Asisten pelatih memuji penampilan pemain-pemain City di Camp Nou
Petualangan City di Liga Champions berakhir setelah kekalahan 1-4 secara agregat melawan Barcelona.
Kendati memberi perlawanan tangguh, defisit 0-2 dari leg pertama terlalu besar bagi pasukan Manuel Pellegrini dan dua gol masing-masing oleh Lionel Messi dan Dani Alves memastikan laga di Camp Nou.
Ruben Cousillas menjadi deputi Pellegrini di konferensi pers setelah laga dan ia membeberkan bahwa dirinya puas dengan karakter permainan tim yang berjuang hingga akhir.

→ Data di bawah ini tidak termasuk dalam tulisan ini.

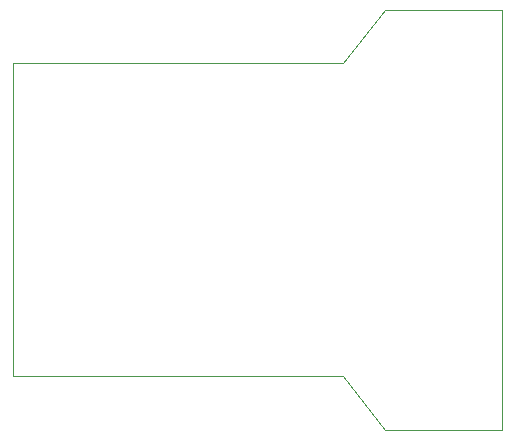
<source format=gbr>
G04 #@! TF.GenerationSoftware,KiCad,Pcbnew,5.1.5-52549c5~84~ubuntu18.04.1*
G04 #@! TF.CreationDate,2020-02-05T16:10:53-05:00*
G04 #@! TF.ProjectId,ultrasonic,756c7472-6173-46f6-9e69-632e6b696361,rev?*
G04 #@! TF.SameCoordinates,Original*
G04 #@! TF.FileFunction,Profile,NP*
%FSLAX46Y46*%
G04 Gerber Fmt 4.6, Leading zero omitted, Abs format (unit mm)*
G04 Created by KiCad (PCBNEW 5.1.5-52549c5~84~ubuntu18.04.1) date 2020-02-05 16:10:53*
%MOMM*%
%LPD*%
G04 APERTURE LIST*
%ADD10C,0.050000*%
G04 APERTURE END LIST*
D10*
X103124000Y-119761000D02*
X103124000Y-93218000D01*
X131064000Y-119761000D02*
X103124000Y-119761000D01*
X134620000Y-124333000D02*
X131064000Y-119761000D01*
X144526000Y-124333000D02*
X134620000Y-124333000D01*
X144526000Y-88773000D02*
X144526000Y-124333000D01*
X134620000Y-88773000D02*
X144526000Y-88773000D01*
X131064000Y-93218000D02*
X134620000Y-88773000D01*
X103124000Y-93218000D02*
X131064000Y-93218000D01*
M02*

</source>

“Kami bermain sangat bagus kontra tim sangat bagus,”ungkap Cousillas. “Hari ini City bermain sangat apik dan kami punya beberapa kesempatan untuk mencetak gol pertama ketika laga masih 0-0 tapi mereka juga punya peluang-peluang depan gawang.
Kami menunjukkan karakter dalam tim ini, mereka kembali ke level yang dibutuhkan melawan tim sangat kuat. Tentu saja, sangat sulit bagi kami bersaing dengan Barca dengan 10 pemain.”

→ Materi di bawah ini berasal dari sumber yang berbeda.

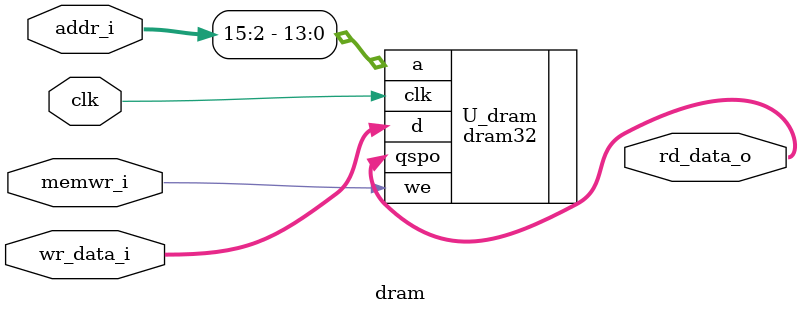
<source format=v>
`timescale 1ns / 1ps


module dram (
    input           clk,
    input   [31:0]  addr_i,     // À´Ô´ÓÚÖ´ÐÐµ¥Ôª¼ÆËã³öµÄ·Ã´æµØÖ·
    output  [31:0]  rd_data_o,  // ´Ó´æ´¢Æ÷ÖÐ»ñµÃµÄÊý¾Ý
    input           memwr_i,    // À´×Ô¿ØÖÆµ¥ÔªµÄÐ´Ê¹ÄÜÐÅºÅ
    input   [31:0]  wr_data_i   // À´×ÔÒëÂëµ¥ÔªµÄrd_data2 (SÐÍÖ¸ÁîµÄrs2¼Ä´æÆ÷µÄÖµ)
);
// 64KB DRAM
dram32 U_dram (
    .clk    (clk),            // input wire clka
    .a      (addr_i[15:2]),     // input wire [13:0] addra
    .qspo   (rd_data_o),        // output wire [31:0] douta
    .we     (memwr_i),          // input wire [0:0] wea
    .d      (wr_data_i)         // input wire [31:0] dina
);

endmodule

</source>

“Pellegrini sangat puas dengan performa tim tapi kami tidak bahagia dengan hasil dan kekalahan ini.”
Hasil ini menyusul kekalahan City di tangan Wigan pada Minggu lalu sehingga City hanya akan bermain di Premier League hingga akhir musim.
Ruben sangat filosofis dalam kekalahan dan ia mengingatkan para jurnalis yang berkumpul bahwa proyek mereka masih sangat muda.
“Kami baru berada di klub ini delapan bulan. Jadi, ini masih proyek awal. Bahkan sampai minggu lalu kami satu-satunya tim yang masih bermain di empat kompetisi, suatu pencapaian sangat sulit mengingat jumlah laga yang harus kami mainkan.
Kami sadar punya tanggung jawab dan mengerti betapa pentingnya menjuarai Premier League. Ini bukan tekanan tambahan tapi kami yakin tiap hari tim ini hanya akan berkembang.”
Akhirnya, pelatih asal Argentina itu memberi informasi tambahan perihal kondisi Sergio Aguero yang harus ditarik keluar karena merasakan sakit otot pada babak pertama.
“Terlalu cepat bagi kami untuk menganalisa kondisi Sergio, tapi indikasinya tidak terlalu serius. Ia hanya merasakan sakit sedikit dan kami menariknya sebagai bentuk waspada. Ia akan menjalani tes medis besok.”
“Tak ada yang bisa mengatakan bahwa kami akan mendapatkan lebih banyak kesempatan apabila bermain dengan striker kedua sejak awal. Kami tak mampu kebobolan pada babak pertama. Memang, kami biasanya turun dengan dua striker tapi kami harus mengimbangi Barca di lapangan tengah. Maka dari itu, kami memainkan gelandang ekstra dan saya pikir hasilnya bagus.”